TEXAS VIEW: Supreme Court should quickly overturn SB 8

THE POINT: Texas’ law and others like it chip away at America’s sacred constitutional protections.

After nearly three hours of oral arguments before the U.S. Supreme Court last Monday, it appears the majority of Supreme Court justices are poised to overrule Texas’ draconian abortion law.

It’s a fool’s game to predict any Supreme Court decision, but the critical and skeptical line of questioning from many of the justices, particularly conservatives Brett Kavanaugh and Amy Coney Barrett, underscored serious concerns about the law’s unique and troubling structure.

Texas’ newest abortion law allows any private citizen to sue an abortion provider or any other person, including a driver, who helps a woman obtain an abortion. If successful, they can collect a bounty.

It’s a blatantly unconstitutional law, upending decades of precedent. The law bans abortions after about six weeks of pregnancy — before most women even know they are pregnant. There are no exceptions for rape or incest. The Supreme Court erred in allowing it to take effect and should quickly overturn it.

While the Texas law has enormous implications for abortion rights and women’s health — this is a brazen effort to hollow out the landmark 1973 Roe v. Wade ruling — the Supreme Court’s focus is on the unique and troubling structure of the law, known as Senate Bill 8.

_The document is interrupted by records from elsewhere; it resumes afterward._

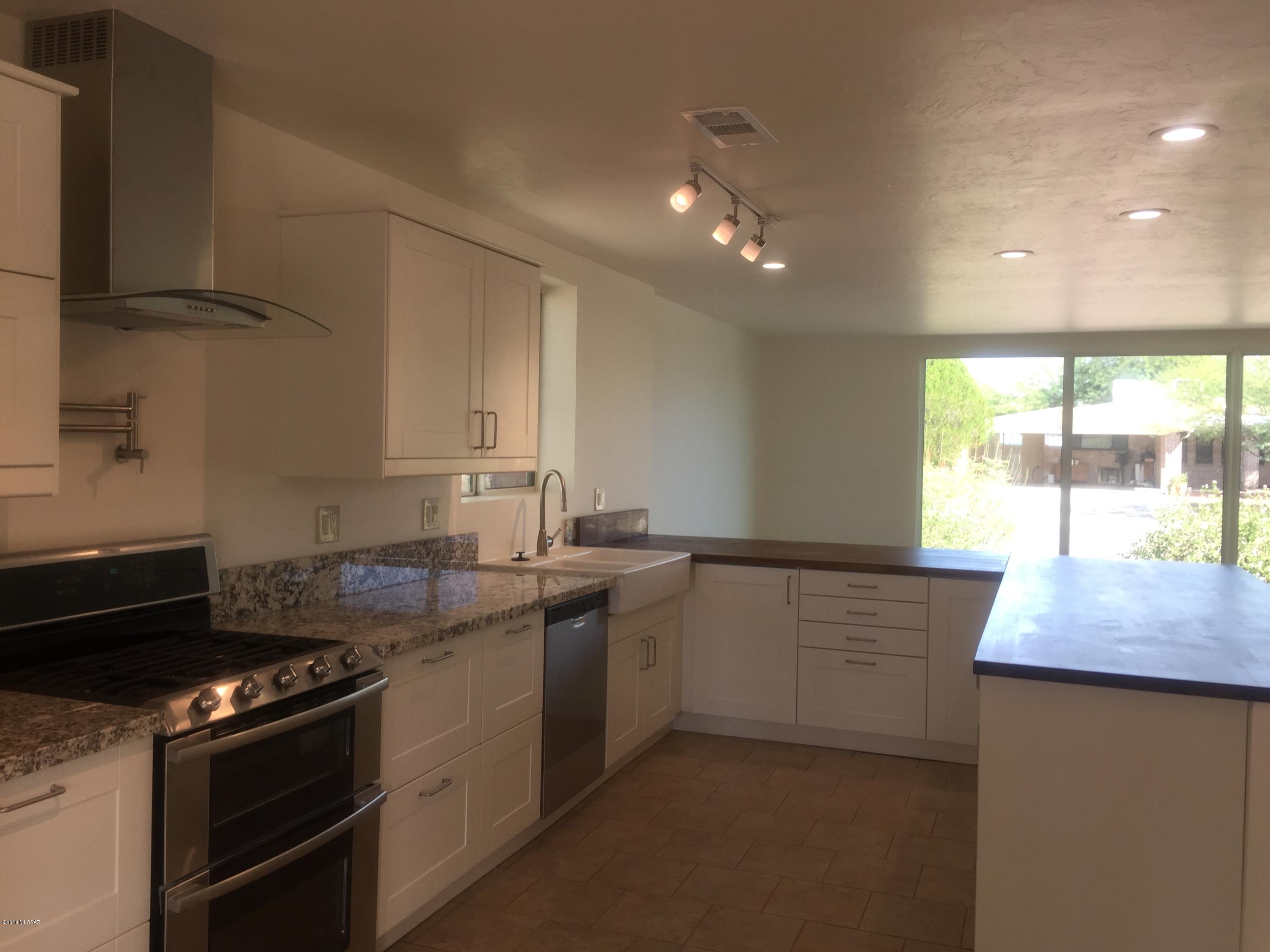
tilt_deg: -1.0
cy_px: 476
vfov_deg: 48.2
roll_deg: -2.1
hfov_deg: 61.7
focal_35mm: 29
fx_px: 1064
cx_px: 635
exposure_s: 1/120
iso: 32
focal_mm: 4.15
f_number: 2.2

Justices focused on the question from abortion providers as to whether the state can “insulate from federal-court review a law that prohibits the exercise of a constitutional right” by offloading its enforcement to the general public.

In other words, SB 8 has created an unprecedented vigilante system that provides incentives for anyone to sue abortion providers, who then must defend themselves in court at enormous cost. The chilling effects aren’t hypothetical. It’s virtually impossible for a woman to have a legal abortion in Texas.

U.S. Solicitor General Elizabeth Prelogar called the statute “unprecedented, extraordinary, and extraordinarily dangerous for our constitutional structure.”

Prelogar explained the law was designed to “thwart the supremacy of federal law in open defiance of our constitutional structure. …”

As the Department of Justice argued, under such a structure, no constitutional right is safe.

Kavanaugh appeared particularly concerned about this, emphasizing how the law’s structure could open the door for other states to pass laws that would intrude on constitutionally protected rights: “It could be free speech rights. It could be free-exercise-of-religion rights. It could be Second Amendment rights,” he said.

As if on cue, the Texas Tribune reported last Tuesday night that a gun rights group filed a brief with the U.S. Supreme Court in opposition to Texas’ abortion law, fearful that similar statutes could be crafted in other states to target gun ownership.

“This case is about how far a State may go in deterring the exercise of any and all individual constitutional rights,” they asserted.

This alone is ample reason for the Supreme Court to quickly overturn SB 8.

The Supreme Court should never have allowed this law to take effect. While the line of questioning from a majority of justices suggests the Texas law will be overturned, the fate of abortion rights is still precarious.

When justices hear arguments in a restrictive 2018 Mississippi law that seeks to ban abortions at 15 weeks, they should weigh it is as another dangerous measure that not only chips away at women’s rights to abortion — but to all of America’s sacred constitutional protections.